Wenn wir doch nur alle begriffen, was hier mit solchem Nachdruck vorgestellt wird! Auch das größte Abweichen von der Wahrheit wird uns im allgemeinen unter dem Deckmantel scheinbar unbedeutender und harmloser Umstände präsentiert. Die meisten von uns wären versucht gewesen zu sagen: „Aber Paulus, du nimmst es wirklich peinlich genau! Dir kann man es kaum recht machen! Warum machst du solch ein Aufheben wegen einer Kleinigkeit? Wenn Petrus jetzt nur mit Juden essen will, dann lass ihn doch! Warum willst du unseren Frieden in Antiochien stören und alle unglücklich machen?“ Wir sind oft so unwissend in bezug auf Satans Listen. Er versucht uns anhand von scheinbar harmlosen Dingen von der Wahrheit abzubringen. Die Lokomotive fährt über sehr schmale Weichenzungen vom Hauptgleis auf ein Nebengleis.

Wir wollen an dieser Stelle nebenbei darauf hinweisen, dass die Vorstellung, die Kirche sei zur Zeit der Apostel ein Hort des Friedens und frei von jedem Streit gewesen, von der Schrift nicht gestützt wird.
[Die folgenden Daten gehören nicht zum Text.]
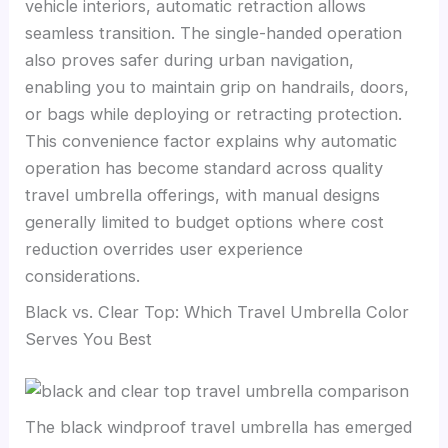
vehicle interiors, automatic retraction allows
seamless transition. The single-handed operation
also proves safer during urban navigation,
enabling you to maintain grip on handrails, doors,
or bags while deploying or retracting protection.
This convenience factor explains why automatic
operation has become standard across quality
travel umbrella offerings, with manual designs
generally limited to budget options where cost
reduction overrides user experience
considerations.
Black vs. Clear Top: Which Travel Umbrella Color
Serves You Best
The black windproof travel umbrella has emerged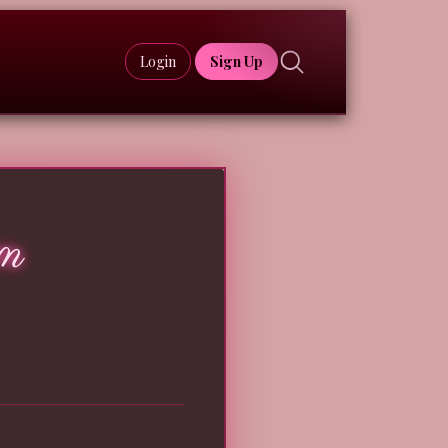
Login
Sign Up
m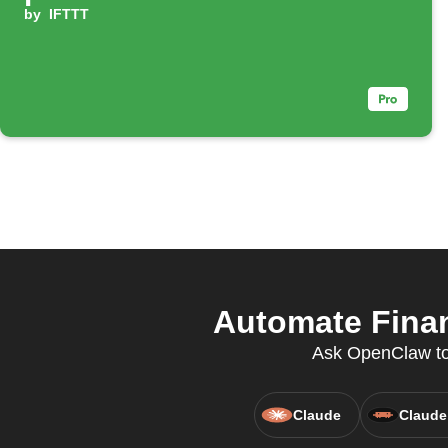
by
IFTTT
Automate Finan
Ask OpenClaw to 
Claude
Claude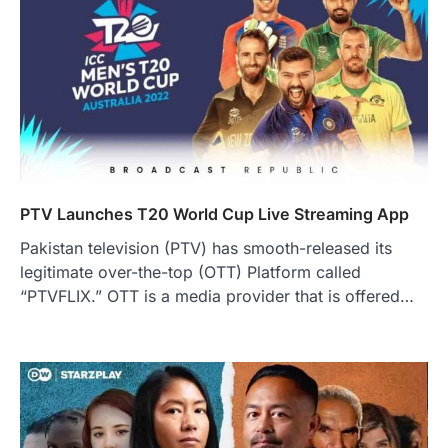
PTV Launches T20 World Cup Live Streaming App
Pakistan television (PTV) has smooth-released its
legitimate over-the-top (OTT) Platform called
“PTVFLIX.” OTT is a media provider that is offered…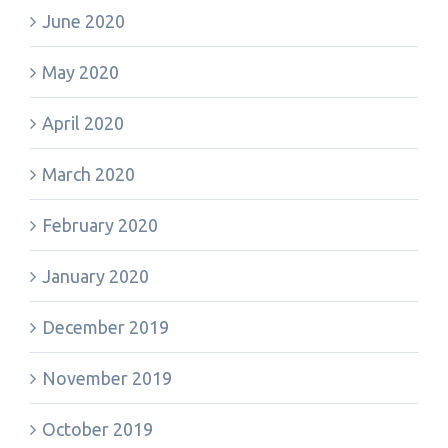
June 2020
May 2020
April 2020
March 2020
February 2020
January 2020
December 2019
November 2019
October 2019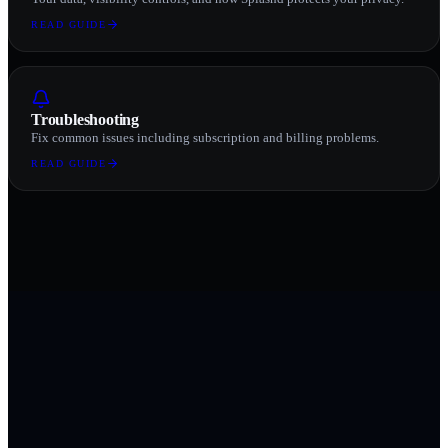
READ GUIDE
Troubleshooting
Fix common issues including subscription and billing problems.
READ GUIDE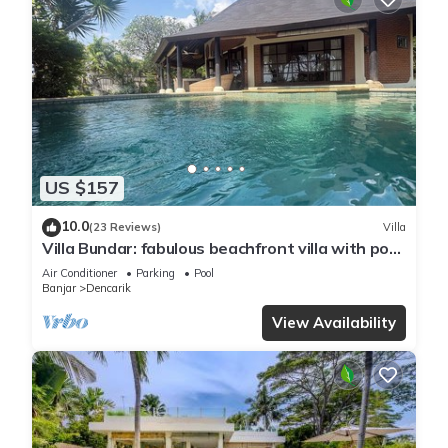
US $157
10.0
(23 Reviews)
Villa
Villa Bundar: fabulous beachfront villa with pool
and with staff!
Air Conditioner
Parking
Pool
Banjar
Dencarik
View Availability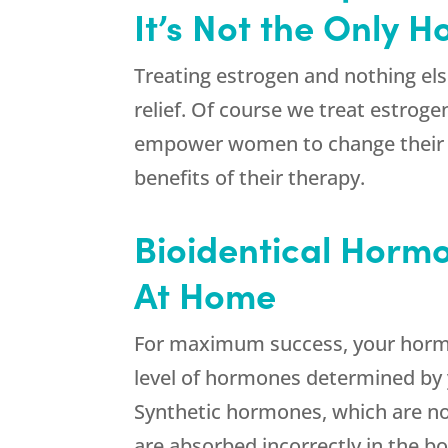
It’s Not the Only 
Treating estrogen and nothing else 
relief. Of course we treat estroge
empower women to change their lif
benefits of their therapy.
Bioidentical Hormo
At Home
For maximum success, your hormon
level of hormones determined by y
Synthetic hormones, which are no
are absorbed incorrectly in the b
Von Anfang an musste die Wahrheit durch Kampf gewonnen und verteidigt werden - großenteils durch innere Kämpfe und nicht nur durch äußere Kämpfe mit der Welt. Wir haben kein Recht zu erwarten, heutzutage blieben Konflikte und Schwierigkeiten aus. Mit Sicherheit werden Gelegenheiten kommen, wo Frieden nur durch Kompromisse erkauft werden kann. Wer Weitblick hat und sich deshalb gezwungen sieht, seine Stimme zum Protest zu erheben, muss darauf gefasst sein, der Lieblosigkeit bezichtigt zu werden. Unterlässt man diesen Protest, bleibt der Friede erhalten, aber es ist der Friede der Stagnation und des geistlichen Todes. Der ruhigste Platz im pulsierenden Herzen einer Großstadt ist der Friedhof. Also aufgepasst!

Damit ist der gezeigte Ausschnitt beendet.